Serie Denkanstoss Lasst uns über Werte reden

Mönchengladbach · Die Leiterin der Evangelischen Philippus-Akademie beschreibt die Herausforderungen der Flüchtlingswelle.

In diesen Tagen erlebe ich Menschen in den Seminaren der Philippus-Akademie, die sich darüber austauschen wollen, was eigentlich die Werte unserer westlichen Gesellschaften sind. Das ist wichtig. Denn wenn so viele Fremde mit anderem kulturellem Hintergrund zu uns kommen, kann es sein, dass die andere Werte haben. Vielleicht solche, die wir nicht teilen - etwa die Schlechterstellung von Frauen. Oder andere, die uns gut tun würden - etwa der Respekt vor alten Menschen. Jedenfalls ist es für viele eine Zeit der Selbstvergewisserung und Neuentdeckung dessen, was ihnen wichtig ist. Da kommt Erstaunliches zutage: Dass die Gleichberechtigung von Mann und Frau unaufgebbar ist, ist allen klar. Pünktlichkeit hingegen ist wohl wichtig, aber doch eher eine Norm, die unser Zusammenleben erleichtert, und nicht ein Wert an sich.

In diesen Gruppen wird nachgedacht und Neues entdeckt. Wirklich schön, dass sich viele darauf einlassen. Leider tun das nicht alle. Da gibt es jetzt zum Beispiel Kämpfer für Frauenrechte, von denen man es gar nicht erwartet hätte. Mal ehrlich, liebe Männer: Wenn man in einer Gesellschaft Frauen nur verschleiert auf der Straße sieht, liegt es doch irgendwie nicht ganz fern, in ein Schwimmbad zu gehen und mal richtig schöne nackte Tatsachen zu betrachten - oder? Nur um nicht falsch verstanden zu werden: DAS GEHT NATÜRLICH NICHT! Aber der Untergang des Abendlandes ist es auch nicht.

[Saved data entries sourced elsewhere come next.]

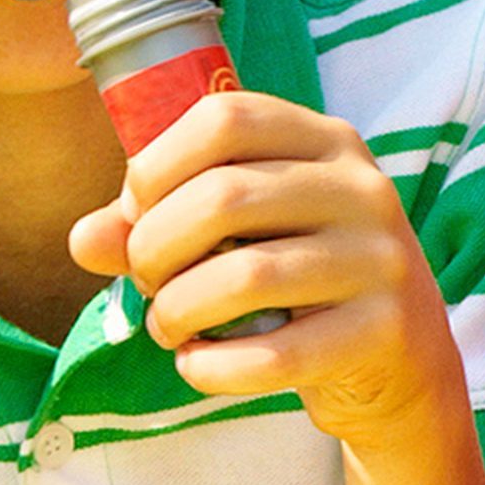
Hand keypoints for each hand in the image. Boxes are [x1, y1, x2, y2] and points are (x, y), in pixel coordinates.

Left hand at [69, 92, 466, 448]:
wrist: (401, 364)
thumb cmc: (301, 283)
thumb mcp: (241, 236)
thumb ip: (160, 224)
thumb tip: (83, 239)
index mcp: (326, 142)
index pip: (223, 118)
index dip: (156, 166)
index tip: (136, 213)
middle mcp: (363, 189)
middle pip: (222, 196)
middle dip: (154, 249)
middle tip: (146, 283)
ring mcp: (381, 259)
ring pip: (244, 277)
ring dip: (176, 311)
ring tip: (167, 327)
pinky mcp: (384, 331)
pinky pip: (274, 354)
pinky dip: (212, 367)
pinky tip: (199, 364)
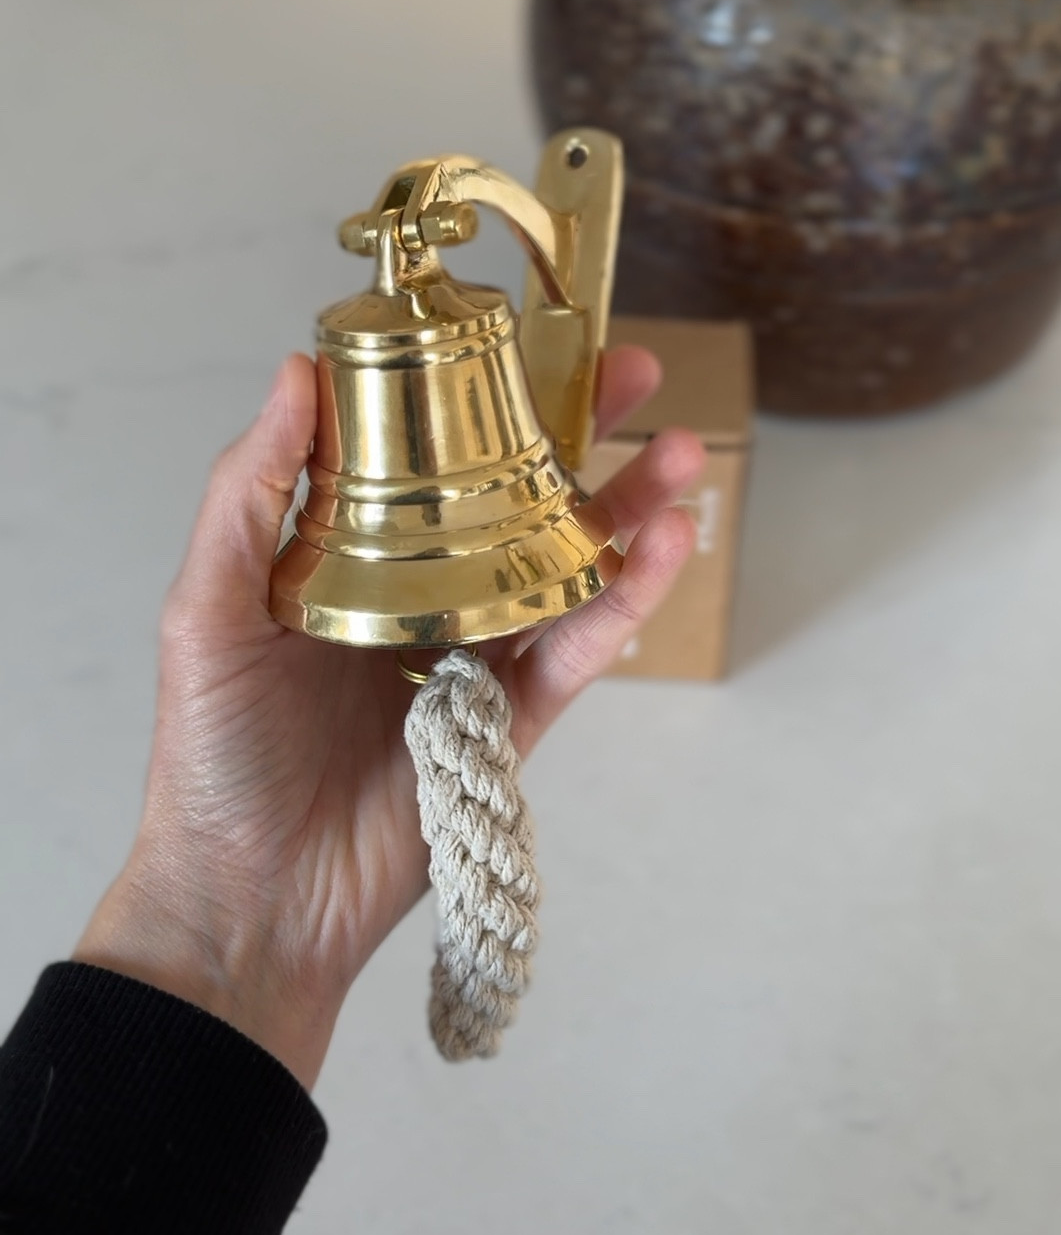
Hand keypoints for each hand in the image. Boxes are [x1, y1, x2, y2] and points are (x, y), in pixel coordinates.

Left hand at [75, 349, 703, 1088]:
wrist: (249, 896)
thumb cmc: (213, 755)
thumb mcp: (207, 607)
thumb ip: (249, 493)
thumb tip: (292, 370)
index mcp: (351, 558)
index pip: (426, 456)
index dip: (478, 395)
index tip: (522, 338)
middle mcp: (421, 597)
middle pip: (516, 499)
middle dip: (581, 436)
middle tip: (634, 375)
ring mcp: (472, 658)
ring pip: (565, 568)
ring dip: (627, 511)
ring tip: (679, 458)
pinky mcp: (510, 723)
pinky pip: (575, 651)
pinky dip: (621, 602)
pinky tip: (660, 550)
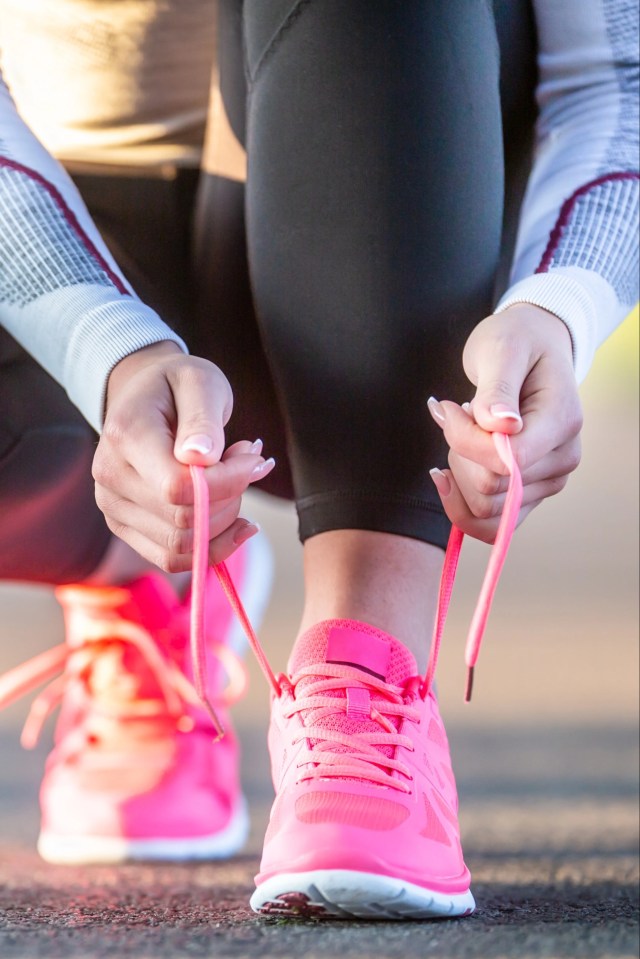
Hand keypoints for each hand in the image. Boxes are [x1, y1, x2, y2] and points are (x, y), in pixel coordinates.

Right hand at [93, 342, 274, 569]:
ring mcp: (113, 507)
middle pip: (183, 520)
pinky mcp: (125, 527)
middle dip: (231, 497)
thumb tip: (200, 459)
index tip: (254, 457)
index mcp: (125, 435)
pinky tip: (234, 520)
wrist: (144, 394)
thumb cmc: (177, 385)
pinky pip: (172, 559)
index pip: (178, 487)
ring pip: (181, 546)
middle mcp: (110, 477)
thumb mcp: (200, 382)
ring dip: (224, 521)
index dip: (228, 483)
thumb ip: (203, 419)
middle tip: (249, 462)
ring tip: (235, 480)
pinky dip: (211, 546)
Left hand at [428, 304, 582, 542]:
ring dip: (458, 475)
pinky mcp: (529, 494)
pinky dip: (459, 502)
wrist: (531, 346)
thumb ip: (498, 390)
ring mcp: (548, 481)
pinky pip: (490, 525)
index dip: (465, 443)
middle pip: (491, 490)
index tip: (448, 408)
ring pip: (485, 511)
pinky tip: (448, 472)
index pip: (507, 462)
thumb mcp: (502, 350)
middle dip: (458, 454)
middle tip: (455, 415)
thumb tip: (502, 425)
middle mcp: (562, 459)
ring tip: (464, 434)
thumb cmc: (515, 341)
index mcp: (562, 422)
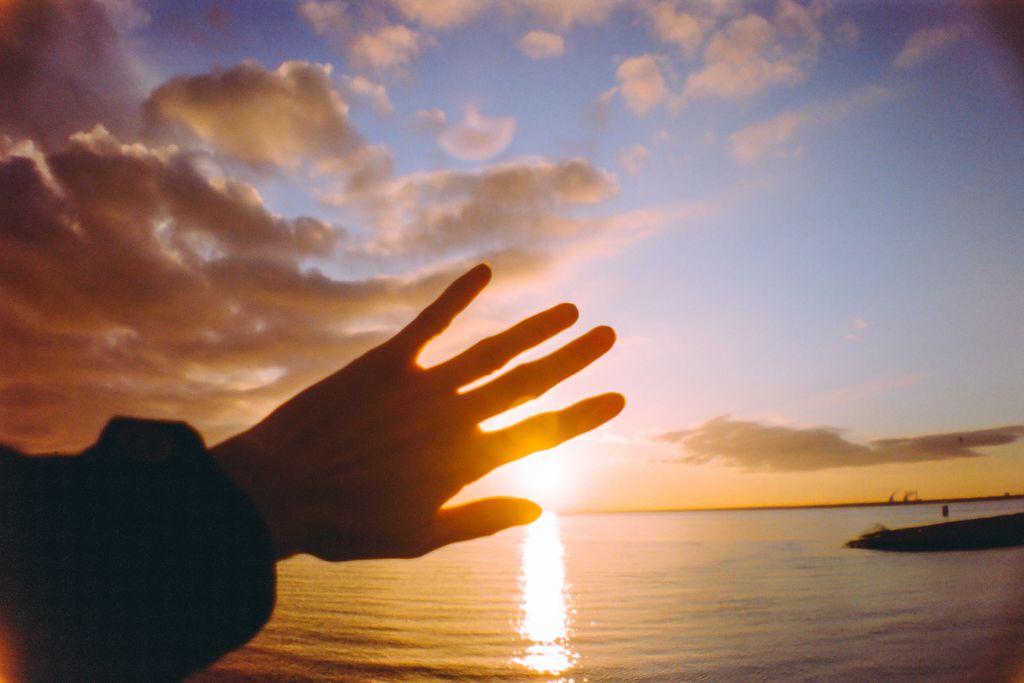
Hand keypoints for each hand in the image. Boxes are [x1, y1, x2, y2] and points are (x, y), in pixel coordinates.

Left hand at [212, 264, 623, 560]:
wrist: (276, 492)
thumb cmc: (345, 523)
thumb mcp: (419, 537)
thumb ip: (482, 521)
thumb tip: (543, 510)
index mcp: (466, 462)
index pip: (541, 433)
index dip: (584, 415)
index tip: (618, 396)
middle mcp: (455, 417)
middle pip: (528, 383)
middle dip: (573, 359)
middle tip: (610, 334)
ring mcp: (423, 385)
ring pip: (492, 350)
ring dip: (534, 329)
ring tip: (570, 310)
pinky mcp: (386, 362)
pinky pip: (430, 322)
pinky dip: (457, 296)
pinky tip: (483, 271)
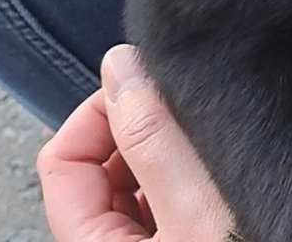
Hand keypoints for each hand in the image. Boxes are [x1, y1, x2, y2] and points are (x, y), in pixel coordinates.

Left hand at [38, 44, 235, 241]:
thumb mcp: (197, 210)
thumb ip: (153, 139)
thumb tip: (122, 66)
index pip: (62, 160)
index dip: (102, 112)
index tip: (150, 87)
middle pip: (100, 166)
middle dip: (140, 127)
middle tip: (191, 113)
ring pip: (138, 179)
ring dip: (170, 147)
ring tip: (217, 140)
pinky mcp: (184, 236)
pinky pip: (169, 195)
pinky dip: (192, 169)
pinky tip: (229, 164)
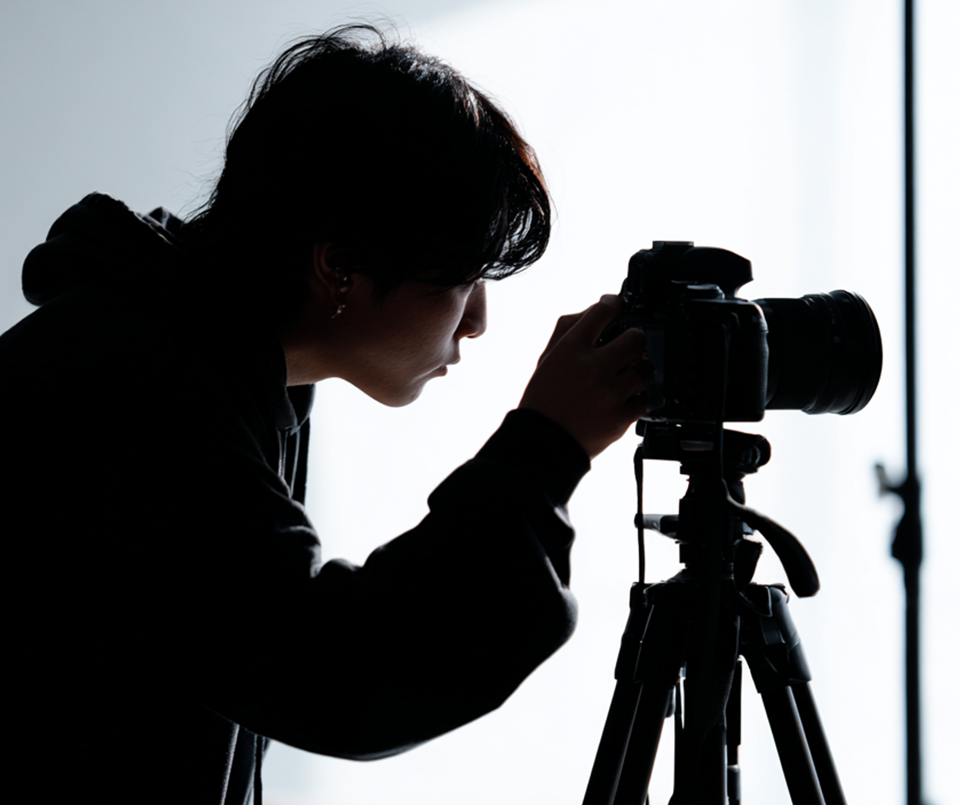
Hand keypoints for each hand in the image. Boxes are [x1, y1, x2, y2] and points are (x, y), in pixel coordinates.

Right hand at [519, 295, 652, 458]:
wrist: (542, 442)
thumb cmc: (544, 399)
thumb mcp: (548, 358)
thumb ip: (570, 329)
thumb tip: (596, 309)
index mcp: (572, 349)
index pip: (603, 310)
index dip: (614, 304)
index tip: (617, 306)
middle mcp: (593, 367)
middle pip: (636, 337)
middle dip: (635, 338)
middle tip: (629, 345)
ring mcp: (610, 393)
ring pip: (645, 368)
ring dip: (638, 370)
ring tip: (625, 377)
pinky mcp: (621, 417)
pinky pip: (645, 398)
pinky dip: (637, 398)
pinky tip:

Was mir Sorgen macht sind die Dirty Harrys und Djangos, die sich nun die Freiheit nehmen, in der Privatheit etwa von Facebook ungebremst ihre Ressentiments zu verbreiten. Da sagen "ganz normale Menschen" plötzlich Dinge wie: "Man soll es ja nicht laut sagen, ABER..." - und dann sagen sie ganz unmögliche Dinge ganz laut. Noch schlimmer sind diese "ganz normalen Menschen", wenn Sie sich etwa als Lehrer eines Gymnasiums eine aus ihrem Beruf entstehende Pflicht zum Denken verkneifen und ihren Schülern auf Facebook schreiben, Merkels "Wir schaffen das" bedeute im Grunde "Wir schaffen Deutschland ab!" Kein Witz. Echt nicht.

Es hat niemand behauptet, dass es leicht wird, wenn diese vielen fremden Menschen zu uns kommen. Oder dass wir das unbedingt wollen müssen. Nein - müssen wir nicht. Wir dürfen das ganz kritisch sehen und Sorgen haben. Aber es hilft ja nichts: Recht ist Recht. Und muss es bleiben. In der Bibel ist das mit den Flüchtlingen übrigens so eindeutig geregelt wie kaum etwas anderes: "Wie ein Einheimischer soll euch der Fremde gelten...". Auch geregelt ist dort übrigens, dass der Fremde sich an die Gesetze des Aufnahmelandes zu halten hat. Keine Diskussion!

Das nun scheint mir die tatsächliche Herausforderung zu sein. Die Menschen, die zu uns kommen, sollen alles lernen und erfahren dürfen, damit sie verstehen, wie Deutschland funktioniert. Nicht nur, was Recht und Gesetz betrifft, sondern auch, was demokratische Haltung und deutsche Werte angeht - etwa, dass es Gleichberechtigung gibt und dass wir ein Wahlrecht und Gewaltenteilung haben. Und dass Polizisten Menschen hier nicht totschlagen, dafür aber das Fahrradklauen ahnden.

Also bitte: Lasst uns doch auf dem Teppich bleiben - und unsere Werte hoch halten. Sonst schaffen wir das nämlich nicht. Und dann?